Parallel Processing Letters
- Discipline: Computer science
- Language: English
- Edited by: Andrew Adamatzky

Publication details
- History: 1991–present
- Publisher: World Scientific (Singapore)
- Open access: Hybrid

Standard abbreviations
- ISO 4: Parallel Process. Lett.

Indexing
- ISSN: 0129-6264 (print) 1793-642X (web)

Links
- Journal homepage;

= Parallel Processing Letters =

Parallel Processing Letters is a journal published by World Scientific since 1991. It covers the field of parallel processing, including topics such as design and analysis of parallel and distributed algorithms, parallel programming languages and parallel architectures and VLSI circuits.

== Scope ==
Parallel Processing Letters publishes short papers in the field of parallel processing. This journal has a wide scope and topics covered include:
- theory of parallel computation
- parallel programming languages
- parallel architectures and VLSI circuits
- unconventional computational problems (e.g., time-varying variables, interacting variables, time-varying complexity)

= = =

### TASK A
Who edits the journal described in the Parallel Processing Letters profile?

### MATERIAL SUPPLIED
= = =

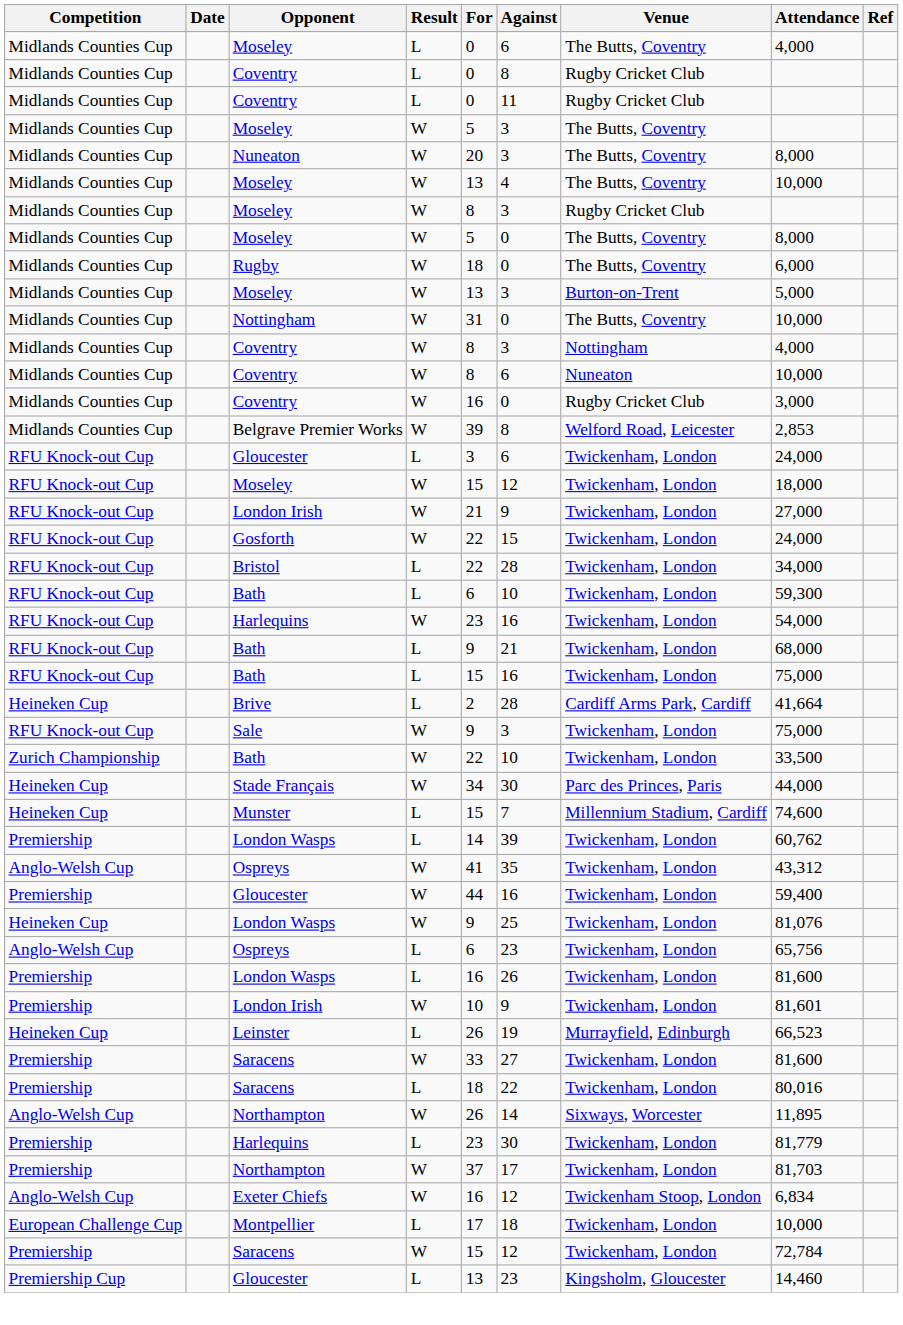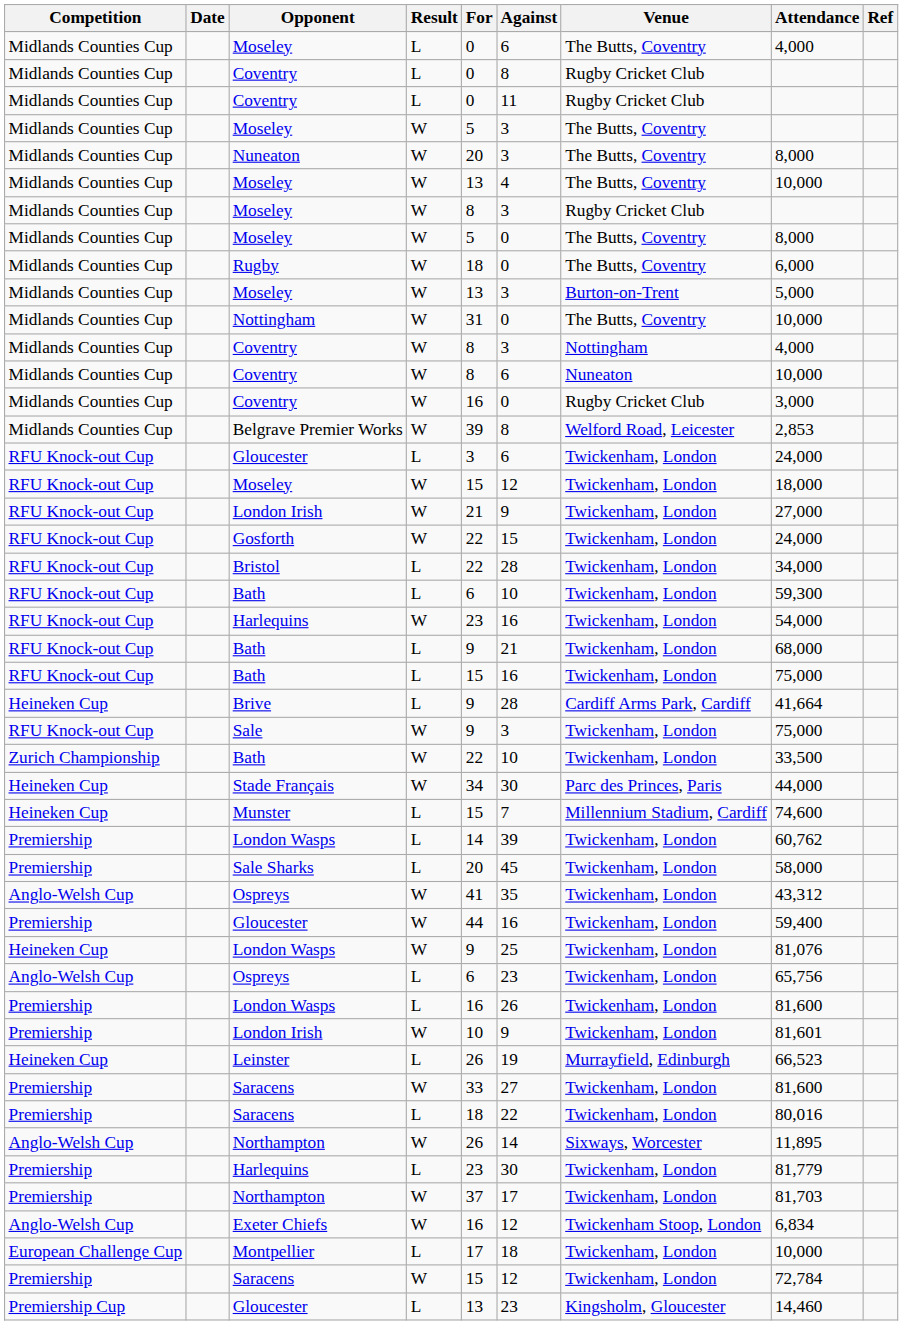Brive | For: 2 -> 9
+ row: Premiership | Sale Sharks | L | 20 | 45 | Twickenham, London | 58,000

= = =

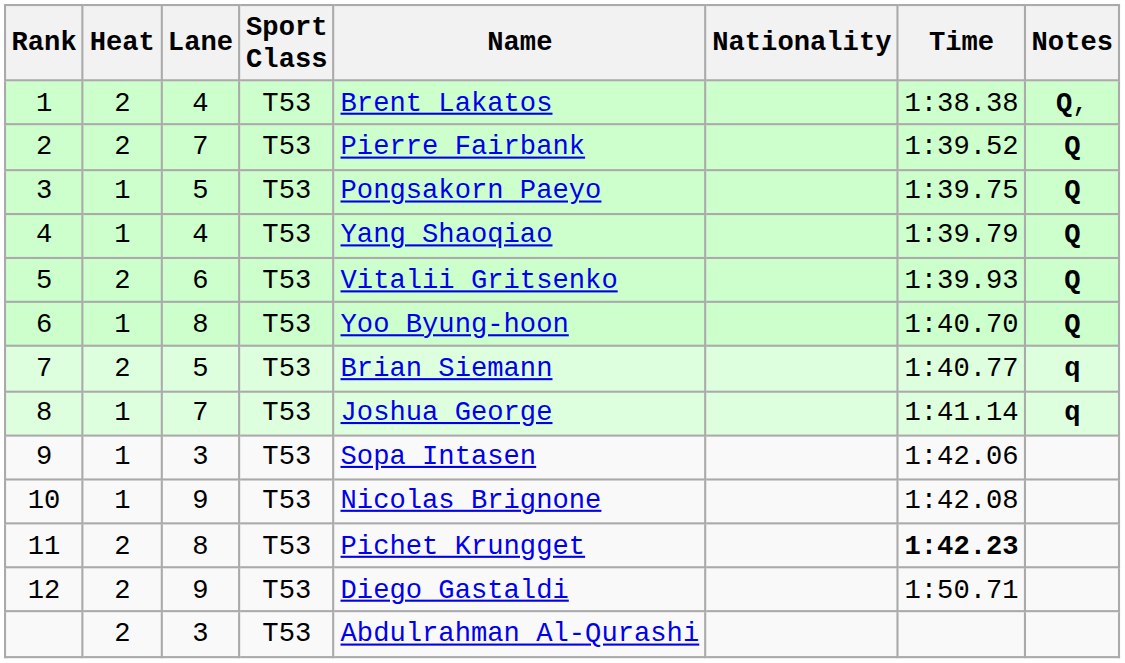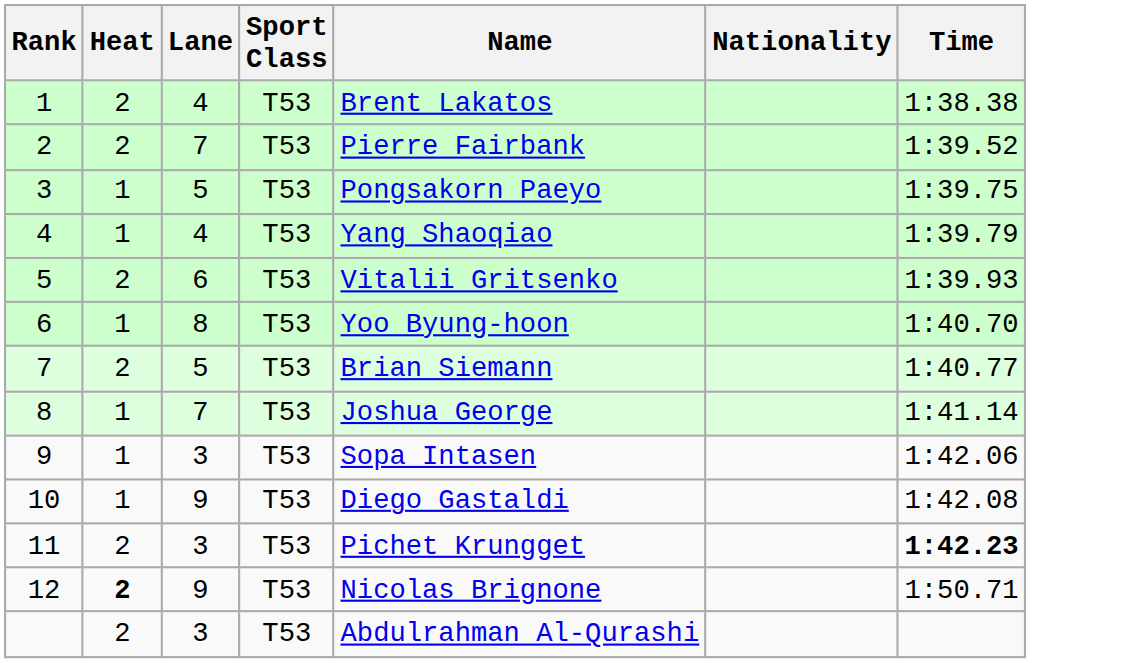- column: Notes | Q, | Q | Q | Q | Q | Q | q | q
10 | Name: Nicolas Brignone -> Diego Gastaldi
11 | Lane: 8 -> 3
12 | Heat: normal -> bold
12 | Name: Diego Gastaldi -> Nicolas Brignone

= = =

### TASK B
Could you set down everything in the records from the line containing "Brive | For: 2 -> 9" down to the line containing "London | 58,000", leaving out the pictures?

### ANSWER A
Andrew Adamatzky

### ANSWER B
Brive | For: 2 -> 9
+ row: Premiership | Sale Sharks | L | 20 | 45 | Twickenham, London | 58,000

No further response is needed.